Boneh

The boneh calculator returns the Boneh estimate of the number of additional OTUs that would be observed for an additional level of sampling. This calculator can be used in the summary.single, collect.single, and rarefaction.single commands; however, it really only makes sense to use it with the summary.single command.

\[S_{additional}=\sum_{i=1}^S\left(1-\frac{X_i}{N}\right)^N\left[1-\left(1-\frac{x_i}{n}\right)^m\right]+\nu\left(1-\frac{f_1}{N\nu}\right)^N\left[1-\left(1-\frac{f_1}{n\nu}\right)^m\right]\]

where,

\(S\) = the number of OTUs sampled in initial sampling

\(X_i\) = the number individuals in the i^th^ OTU

\(N\) = the total number of individuals in the sample

\(M\) = the number of additional individuals to sample

\(\nu\) is the solution to the equation:

\[\nu\left(1-\left[1-\frac{f_1}{n\nu}\right]^N\right)= \sum_{i=1}^N f_i \left(1-\frac{i}{N}\right)^N\]

provided that:

\[f_1 \gt \sum_{i=1}^N f_i \exp\left(-i\right)\]

Open the file 98_lt_phylip_amazon.fn.sabund generated using the Amazonian dataset with the following commands:

mothur > read.dist(phylip=98_lt_phylip_amazon.dist, cutoff=0.10)
mothur > cluster()

The 98_lt_phylip_amazon.fn.sabund file is also outputted to the terminal window when the cluster() command is executed:

unique 2   94  2   
0.00   2   92  3   
0.01   2   88  5   
0.02   4   84  2   2   1   
0.03   4   75  6   1   2   
0.04   4   69  9   1   2   
0.05   4   55  13  3   2   
0.06   4   48  14  2   4   
0.07   4   44  16  2   4   
0.08   7   35  17  3   2   1   0   1   
0.09   7   35  14  3   3   0   0   2   
0.10   7   34  13  3   2   0   0   3   

The first column is the label for the OTU definition and the second column is an integer indicating the number of sequences in the dominant OTU. The Boneh estimator is then calculated using the values found in the subsequent columns. For demonstration we will calculate the Boneh estimator for an OTU definition of 0.03. Using GoalSeek in Microsoft Excel, you can find that ν is equal to 31.003. Therefore the predicted number of additional OTUs that would be sampled after sampling 50 additional individuals would be calculated as:

\[S_{additional}= 75\left(1-\frac{1}{98}\right)^{98}\left[1-\left(1-\frac{1}{98}\right)^{50}\right] + 6\left(1-\frac{2}{98}\right)^{98}\left[1-\left(1-\frac{2}{98}\right)^{50}\right] + 1\left(1-\frac{3}{98}\right)^{98}\left[1-\left(1-\frac{3}{98}\right)^{50}\right] + 2\left(1-\frac{4}{98}\right)^{98}\left[1-\left(1-\frac{4}{98}\right)^{50}\right] + 31.003\left(1-\frac{75}{98\left(31.003\right)}\right)^{98}\left[1-\left(1-\frac{75}{98\left(31.003\right)}\right)^50\right]\] \[S_{additional}=13.5\]
mothur > summary.single(calc=boneh, size=50)

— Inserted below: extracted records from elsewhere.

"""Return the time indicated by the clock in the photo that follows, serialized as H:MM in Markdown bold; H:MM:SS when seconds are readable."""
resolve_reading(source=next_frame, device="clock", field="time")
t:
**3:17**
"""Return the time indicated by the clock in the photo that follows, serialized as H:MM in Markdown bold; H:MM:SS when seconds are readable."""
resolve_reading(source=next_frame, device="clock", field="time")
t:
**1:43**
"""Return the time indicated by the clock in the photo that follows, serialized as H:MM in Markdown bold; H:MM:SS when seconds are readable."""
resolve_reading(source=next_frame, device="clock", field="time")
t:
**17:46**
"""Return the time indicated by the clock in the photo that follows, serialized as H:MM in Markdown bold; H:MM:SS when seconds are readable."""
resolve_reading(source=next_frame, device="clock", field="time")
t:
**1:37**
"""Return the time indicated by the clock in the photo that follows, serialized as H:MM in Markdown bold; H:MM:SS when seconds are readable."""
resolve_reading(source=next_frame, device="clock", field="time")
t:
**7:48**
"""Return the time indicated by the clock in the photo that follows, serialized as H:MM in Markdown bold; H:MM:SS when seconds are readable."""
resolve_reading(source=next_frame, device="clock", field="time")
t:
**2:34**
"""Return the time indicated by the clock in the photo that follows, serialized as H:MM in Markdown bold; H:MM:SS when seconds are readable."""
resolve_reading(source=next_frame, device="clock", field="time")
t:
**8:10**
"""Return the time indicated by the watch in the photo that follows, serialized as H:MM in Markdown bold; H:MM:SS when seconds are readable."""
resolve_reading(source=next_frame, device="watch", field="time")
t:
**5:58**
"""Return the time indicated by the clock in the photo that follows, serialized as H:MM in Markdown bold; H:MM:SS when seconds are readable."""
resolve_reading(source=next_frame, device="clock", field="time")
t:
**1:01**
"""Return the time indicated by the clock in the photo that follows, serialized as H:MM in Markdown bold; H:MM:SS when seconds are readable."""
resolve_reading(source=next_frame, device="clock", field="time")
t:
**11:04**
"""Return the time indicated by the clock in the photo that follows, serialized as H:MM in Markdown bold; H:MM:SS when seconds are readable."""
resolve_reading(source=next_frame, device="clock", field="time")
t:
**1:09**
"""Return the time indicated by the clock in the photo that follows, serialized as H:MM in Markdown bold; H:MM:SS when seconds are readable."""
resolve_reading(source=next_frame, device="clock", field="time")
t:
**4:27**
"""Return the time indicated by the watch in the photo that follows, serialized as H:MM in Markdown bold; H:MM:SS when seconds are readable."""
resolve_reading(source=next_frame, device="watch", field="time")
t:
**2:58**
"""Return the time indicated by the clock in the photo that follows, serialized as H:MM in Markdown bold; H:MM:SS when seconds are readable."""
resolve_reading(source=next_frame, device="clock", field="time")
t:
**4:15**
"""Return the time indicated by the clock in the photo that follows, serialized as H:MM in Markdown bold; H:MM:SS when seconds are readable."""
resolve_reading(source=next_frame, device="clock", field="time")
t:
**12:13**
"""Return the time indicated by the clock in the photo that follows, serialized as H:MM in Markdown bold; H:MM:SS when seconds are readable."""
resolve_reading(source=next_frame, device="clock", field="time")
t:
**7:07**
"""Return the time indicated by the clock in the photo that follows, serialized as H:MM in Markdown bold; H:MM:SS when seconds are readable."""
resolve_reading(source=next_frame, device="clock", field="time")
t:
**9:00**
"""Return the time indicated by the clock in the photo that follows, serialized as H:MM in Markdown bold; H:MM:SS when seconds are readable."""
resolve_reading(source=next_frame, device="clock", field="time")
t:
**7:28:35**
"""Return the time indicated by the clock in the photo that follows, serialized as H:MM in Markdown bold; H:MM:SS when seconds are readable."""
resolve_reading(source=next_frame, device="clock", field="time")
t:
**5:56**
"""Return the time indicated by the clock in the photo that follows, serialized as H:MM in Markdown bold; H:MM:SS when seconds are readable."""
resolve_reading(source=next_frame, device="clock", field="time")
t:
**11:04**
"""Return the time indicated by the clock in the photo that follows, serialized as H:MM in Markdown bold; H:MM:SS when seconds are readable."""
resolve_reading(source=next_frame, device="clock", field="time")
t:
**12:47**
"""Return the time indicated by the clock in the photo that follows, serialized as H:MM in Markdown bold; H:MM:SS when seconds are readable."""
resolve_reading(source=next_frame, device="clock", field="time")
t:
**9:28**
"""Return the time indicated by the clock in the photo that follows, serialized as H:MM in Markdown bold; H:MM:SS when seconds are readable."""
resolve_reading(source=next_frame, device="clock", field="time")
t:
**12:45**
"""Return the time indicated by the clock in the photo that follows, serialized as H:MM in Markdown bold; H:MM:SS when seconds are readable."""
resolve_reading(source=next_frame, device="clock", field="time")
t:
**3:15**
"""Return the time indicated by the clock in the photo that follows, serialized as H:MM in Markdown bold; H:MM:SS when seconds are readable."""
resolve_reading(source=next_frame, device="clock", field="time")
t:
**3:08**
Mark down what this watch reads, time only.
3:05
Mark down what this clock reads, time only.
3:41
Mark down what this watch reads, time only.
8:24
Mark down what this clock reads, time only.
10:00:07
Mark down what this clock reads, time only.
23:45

...and opening 98_lt_phylip_amazon.fn.summary gives:

label  boneh
unique 16.154259
0.00   15.933878
0.01   15.494129
0.02   14.578435
0.03   13.501034 <---
0.04   12.847995
0.05   11.078614
0.06   10.014746
0.07   9.599282
0.08   8.209852
0.09   7.835304
0.10   7.563195

These are the same values that we found above for a cutoff of 0.03. You can change the size parameter as long as it stays as small or smaller than the number of individuals you have already sampled. The default for the size option is the number of sequences that have already been sampled.